My initial idea was to give a grasp of what you can do. Coming back soon with a fix. Thanks for the comment <3
As a fyi, I have some success with:
from mlx_llm.model import create_model
from transformers import AutoTokenizer
import mlx.core as mx
model = create_model("e5-mistral-7b-instruct")
tokenizer = AutoTokenizer.from_pretrained('intfloat/e5-mistral-7b-instruct')
text = ["I like to play basketball", "I like to play tennis"]
tokens = tokenizer(text)
x = mx.array(tokens["input_ids"])
embeds = model.embed(x)
print(embeds)
Still need to do the whole mlx_llm install of course.
The output I see:
Loading weights from /Users/xxxxx/.cache/huggingface/hub/models--mlx-community--e5-mistral-7b-instruct-mlx/snapshots/22ac7676256b54fc97423032f2d9f26e9a8a92ea/weights.npz
[WARNING] Missing keys in weights file: output.weight
[WARNING] Missing key output.weight in weights file
array([[[-1.72168, 0.583008, -1.65137, ..., 0.221558, -2.03125, 2.67578],
[-1.22266, -0.729004, -0.797363, ..., 3.53711, -4.75, 2.02148],
[-0.523438, -0.513672, -0.918457, ..., 0.196411, 2.79297, -2.21094],
[0.465332, 0.130127, 2.82422, ..., -5.42969, 0.048645, -2.75195],
[3.10547, 1.83008, -1.22461, ..., -1.96582, -1.21875, 9.67188],
[-1.2168, -2.43164, 0.737793, ..., 0.120483, 0.842773, 8.5625]],
[[-1.72168, 0.583008, -1.65137, ..., 0.221558, -2.03125, 2.67578],
[-1.22266, -0.729004, -0.797363, ..., 3.53711, -4.75, 2.02148],
[-0.523438, -0.513672, -0.918457, ..., 0.196411, 2.79297, -2.21094],
[0.465332, 0.130127, 2.82422, ..., -5.42969, 0.048645, -2.75195],
[3.10547, 1.83008, -1.22461, ..., -1.96582, -1.21875, 9.67188],
[-1.24805, 5.57812, -1.57715, ..., 3.67188, 4.06641, 6.41016]]], dtype=float16)
Process finished with exit code 0
^ shape [2,6,4096]
Although clearly missing weights/output sounds alarming.
Any tips?
The missing weights and outputs is not alarming.

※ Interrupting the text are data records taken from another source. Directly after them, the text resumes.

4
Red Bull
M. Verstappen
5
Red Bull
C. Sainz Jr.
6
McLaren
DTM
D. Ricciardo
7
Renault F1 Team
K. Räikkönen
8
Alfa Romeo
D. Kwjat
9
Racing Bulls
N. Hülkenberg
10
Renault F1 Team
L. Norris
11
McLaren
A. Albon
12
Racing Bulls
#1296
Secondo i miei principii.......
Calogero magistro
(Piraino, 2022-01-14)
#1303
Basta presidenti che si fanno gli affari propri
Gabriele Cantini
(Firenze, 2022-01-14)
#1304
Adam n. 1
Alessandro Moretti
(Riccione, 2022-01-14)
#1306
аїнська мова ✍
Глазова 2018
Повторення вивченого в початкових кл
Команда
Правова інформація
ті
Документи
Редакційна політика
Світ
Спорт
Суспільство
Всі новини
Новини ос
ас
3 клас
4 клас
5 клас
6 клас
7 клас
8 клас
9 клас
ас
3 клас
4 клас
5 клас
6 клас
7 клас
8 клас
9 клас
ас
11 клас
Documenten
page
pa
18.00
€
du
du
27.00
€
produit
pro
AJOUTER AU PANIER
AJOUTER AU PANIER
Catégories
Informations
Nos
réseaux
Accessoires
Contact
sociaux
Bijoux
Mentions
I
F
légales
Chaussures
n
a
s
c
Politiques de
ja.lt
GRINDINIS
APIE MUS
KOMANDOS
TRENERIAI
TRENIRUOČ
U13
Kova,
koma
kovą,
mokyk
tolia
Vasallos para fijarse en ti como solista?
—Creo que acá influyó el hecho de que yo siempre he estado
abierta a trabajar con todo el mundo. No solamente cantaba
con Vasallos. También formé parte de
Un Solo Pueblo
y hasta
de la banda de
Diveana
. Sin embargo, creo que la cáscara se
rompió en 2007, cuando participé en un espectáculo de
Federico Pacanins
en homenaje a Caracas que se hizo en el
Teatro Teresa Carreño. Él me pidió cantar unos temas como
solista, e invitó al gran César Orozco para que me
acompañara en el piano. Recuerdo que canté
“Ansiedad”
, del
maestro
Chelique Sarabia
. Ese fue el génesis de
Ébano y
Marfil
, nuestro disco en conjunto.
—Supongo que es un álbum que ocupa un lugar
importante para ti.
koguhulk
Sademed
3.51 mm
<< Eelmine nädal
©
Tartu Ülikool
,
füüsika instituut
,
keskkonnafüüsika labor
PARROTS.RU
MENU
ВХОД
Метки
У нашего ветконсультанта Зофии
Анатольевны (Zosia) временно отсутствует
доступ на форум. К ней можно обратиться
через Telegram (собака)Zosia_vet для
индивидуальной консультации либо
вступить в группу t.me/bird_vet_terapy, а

This is an embedding model that does not have the head layers used to predict the next tokens usually. Here you want to stop before the generation and extract the embeddings.

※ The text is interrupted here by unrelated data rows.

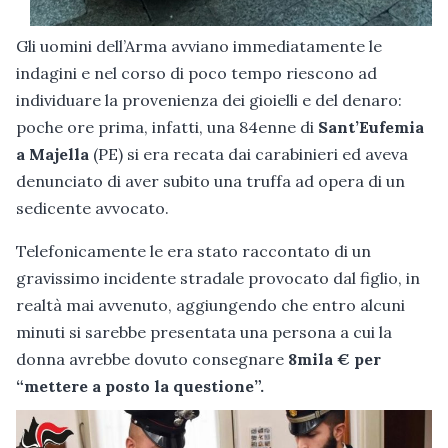
Gli uomini dell’Arma avviano immediatamente le
indagini e nel corso di poco tempo riescono ad
individuare la provenienza dei gioielli e del denaro:
poche ore prima, infatti, una 84enne di
Sant’Eufemia
a Majella
(PE) si era recata dai carabinieri ed aveva
denunciato di aver subito una truffa ad opera di un
sedicente avvocato.
Telefonicamente le era stato raccontato di un
gravissimo incidente stradale provocato dal figlio, in
realtà mai avvenuto, aggiungendo che entro alcuni
minuti si sarebbe presentata una persona a cui la
donna avrebbe dovuto consegnare
8mila € per
“mettere a posto la questione”.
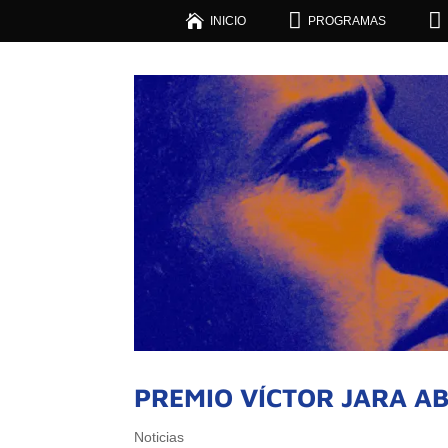



INICIO
PROGRAMAS
PREMIO VÍCTOR JARA A
Noticias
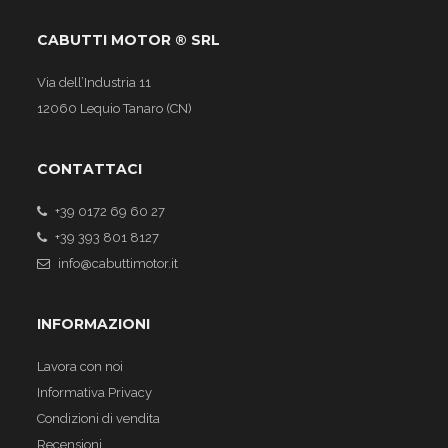
CABUTTI MOTOR ® SRL
Via dell’Industria 11
12060 Lequio Tanaro (CN)
CONTATTACI
+39 0172 69 60 27
+39 393 801 8127
info@cabuttimotor.it
INFORMAZIONI
Lavora con noi
Informativa Privacy
Condizioni di vendita
Recensioni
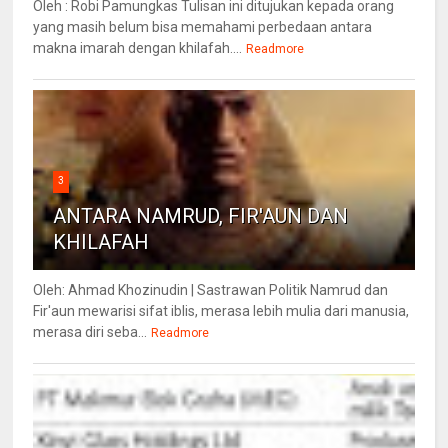
Oleh : Robi Pamungkas Tulisan ini ditujukan kepada orang
yang masih belum bisa memahami perbedaan antara
makna imarah dengan khilafah....
Readmore
3
ANTARA NAMRUD, FIR'AUN DAN
KHILAFAH
Oleh: Ahmad Khozinudin | Sastrawan Politik Namrud dan
Fir'aun mewarisi sifat iblis, merasa lebih mulia dari manusia,
merasa diri seba...
Readmore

I'm having trouble getting this to run. I've downloaded the weights from hugging face and the create_model() function finds them ok. But it runs into issues after that. I'm on an M1 Mac Pro with 32GB of RAM.

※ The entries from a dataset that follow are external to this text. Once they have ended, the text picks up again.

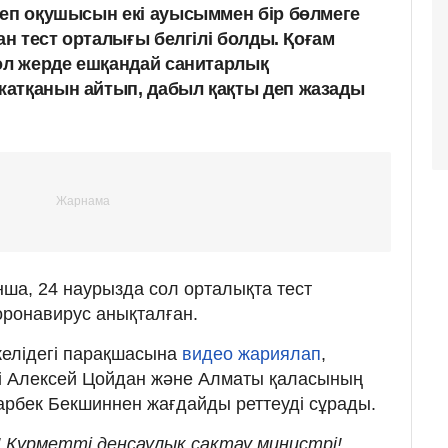
теп оқушысын екі ауысыммен бір бөлмеге
қан тест орталығы белгілі болды. Қоғам
 ол жерде ешқандай санитарлық
жатқанын айтып, дабыл қақты деп жазады
нша, 24 наурызда сол орталықта тест
оронавирус анықталған.
желідегі парақшасына
видео жариялап
,
рі Алексей Цойдан және Алматы қаласының
арбек Бекшиннен жағдайды реттеуді сұрады.
! Құрметті денсаулық сақтау министрі!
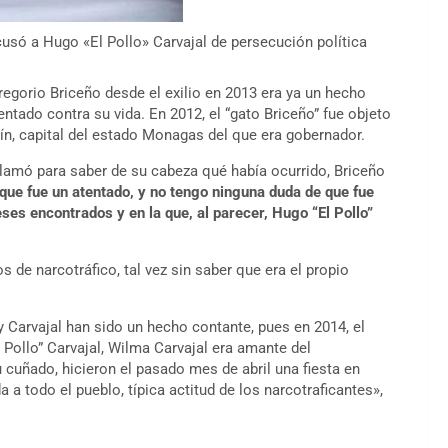
só a Hugo «El Pollo» Carvajal de persecución política
gorio Briceño desde el exilio en 2013 era ya un hecho
tado contra su vida. En 2012, el “gato Briceño” fue objeto
n, capital del estado Monagas del que era gobernador.
llamó para saber de su cabeza qué había ocurrido, Briceño
que fue un atentado, y no tengo ninguna duda de que fue
ses encontrados y en la que, al parecer, Hugo “El Pollo”
de narcotráfico, tal vez sin saber que era el propio
y Carvajal han sido un hecho contante, pues en 2014, el
Pollo” Carvajal, Wilma Carvajal era amante del
 cuñado, hicieron el pasado mes de abril una fiesta en
a todo el pueblo, típica actitud de los narcotraficantes»,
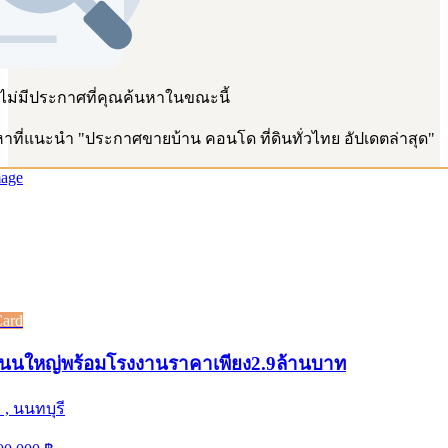
 ไม่มีประกาศที่คุณค้นหาในขณะนี้
าที่แนะนำ
"
ประกาศขายบ้าน คอนโด ที่ดินทั่วไทย อัปเดตล่าสุด
"
Card
ดถนนใหญ่พร้อมโรงงานราคาเพียง2.9ล้านบาท
, นนทบุรี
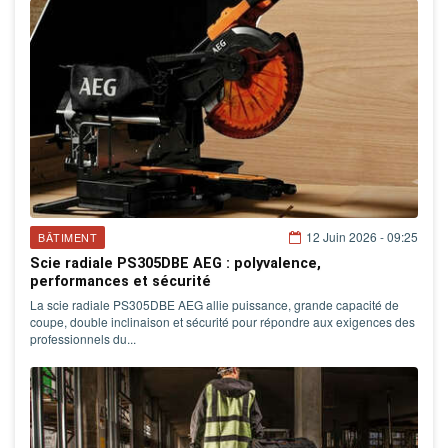
12 Juin 2026 - 09:25
BÂTIMENT
Scie radiale PS305DBE AEG : polyvalence,
performances et sécurité
La scie radiale PS305DBE AEG allie puissance, grande capacité de
coupe, double inclinaison et sécurité pour répondre aux exigences des
professionnels du...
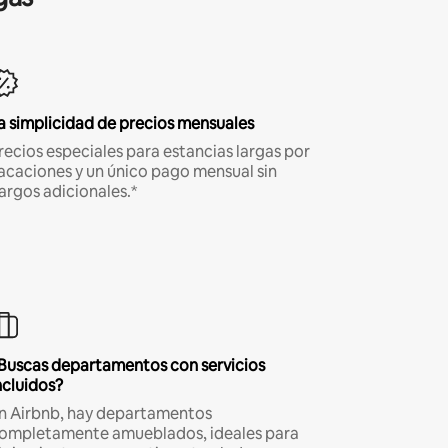
a simplicidad de precios mensuales
recios especiales para estancias largas por
acaciones y un único pago mensual sin
argos adicionales.*
Buscas departamentos con servicios
ncluidos?
n Airbnb, hay departamentos
ompletamente amueblados, ideales para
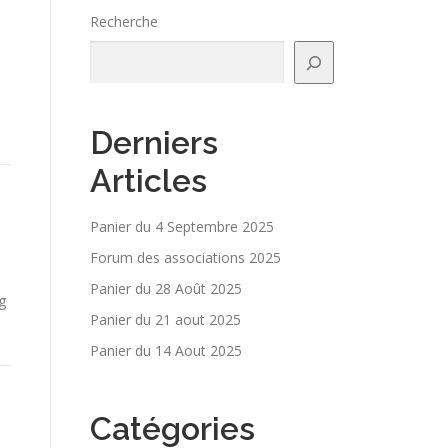
Recherche
Derniers
Articles
Panier du 4 Septembre 2025
Forum des associations 2025
Panier du 28 Août 2025
g
Panier du 21 aout 2025
Panier du 14 Aout 2025
Catégories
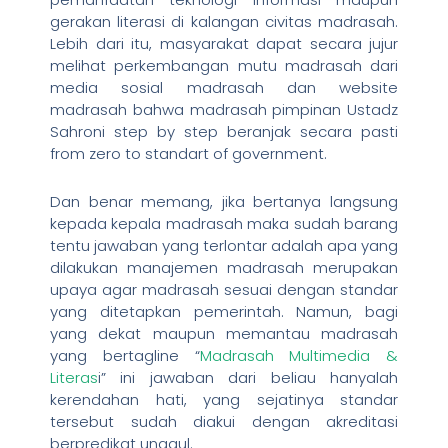
gerakan literasi di kalangan civitas madrasah.
Lebih dari itu, masyarakat dapat secara jujur
melihat perkembangan mutu madrasah dari
media sosial madrasah dan website
madrasah bahwa madrasah pimpinan Ustadz
Sahroni step by step beranjak secara pasti
from zero to standart of government.
Dan benar memang, jika bertanya langsung
kepada kepala madrasah maka sudah barang
tentu jawaban yang terlontar adalah apa yang
dilakukan manajemen madrasah merupakan
upaya agar madrasah sesuai dengan standar
yang ditetapkan pemerintah. Namun, bagi
yang dekat maupun memantau madrasah
yang bertagline “
Madrasah Multimedia &
Literas
i” ini jawaban dari beliau hanyalah
kerendahan hati, yang sejatinya standar
tersebut sudah diakui dengan akreditasi
berpredikat unggul.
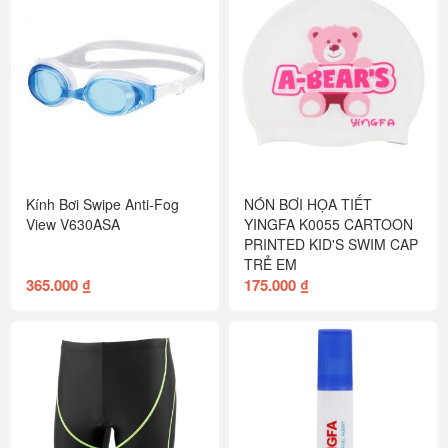
Kính Bơi Swipe Anti-Fog
NÓN BƠI HỌA TIẾT
View V630ASA
YINGFA K0055 CARTOON
PRINTED KID'S SWIM CAP
TRẺ EM
365.000 ₫
175.000 ₫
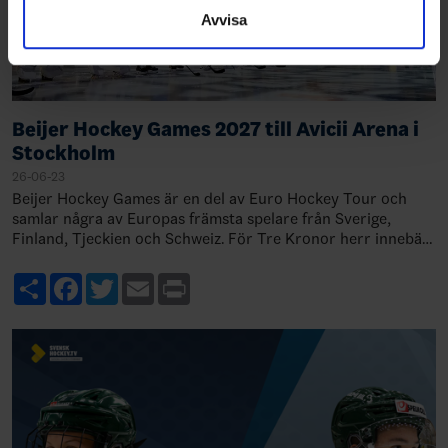
samlat in när du har använt deras tjänster.
Avvisa
Beijer Hockey Games 2027 till Avicii Arena i
Stockholm
26-06-23
Beijer Hockey Games är en del av Euro Hockey Tour och
samlar några av Europas främsta spelare från Sverige,
Finland, Tjeckien och Schweiz. För Tre Kronor herr innebär
det viktiga match…
Share
Facebook
Twitter
Email
Print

Here is my output using the the example file, with a small modification to get it to compile (weights_path needed to be changed to weights):
Loading weights from ../models/e5-mistral-7b-instruct/weights.npz [WARNING] Missing keys in weights file: output.weight [WARNING] Missing key output.weight in weights file You're using a LlamaTokenizerFast tokenizer. Please note that with a fast tokenizer, using the `__call__` method is faster than using a method to encode the text followed by a call to the `pad` method to get a padded encoding. /opt/homebrew/lib/python3.11/site-packages/numpy/linalg/linalg.py:2583: RuntimeWarning: overflow encountered in reduce return sqrt(add.reduce(s, axis=axis, keepdims=keepdims)) [[0. 0. 0.] [0. 0. 0.] [0. 0. 0.]]
@habsanero found where the problem is. You must call model.embed(x, norm=False)
Actually, I will change how the method works in the future since norm=True is the default and generates wrong embeddings.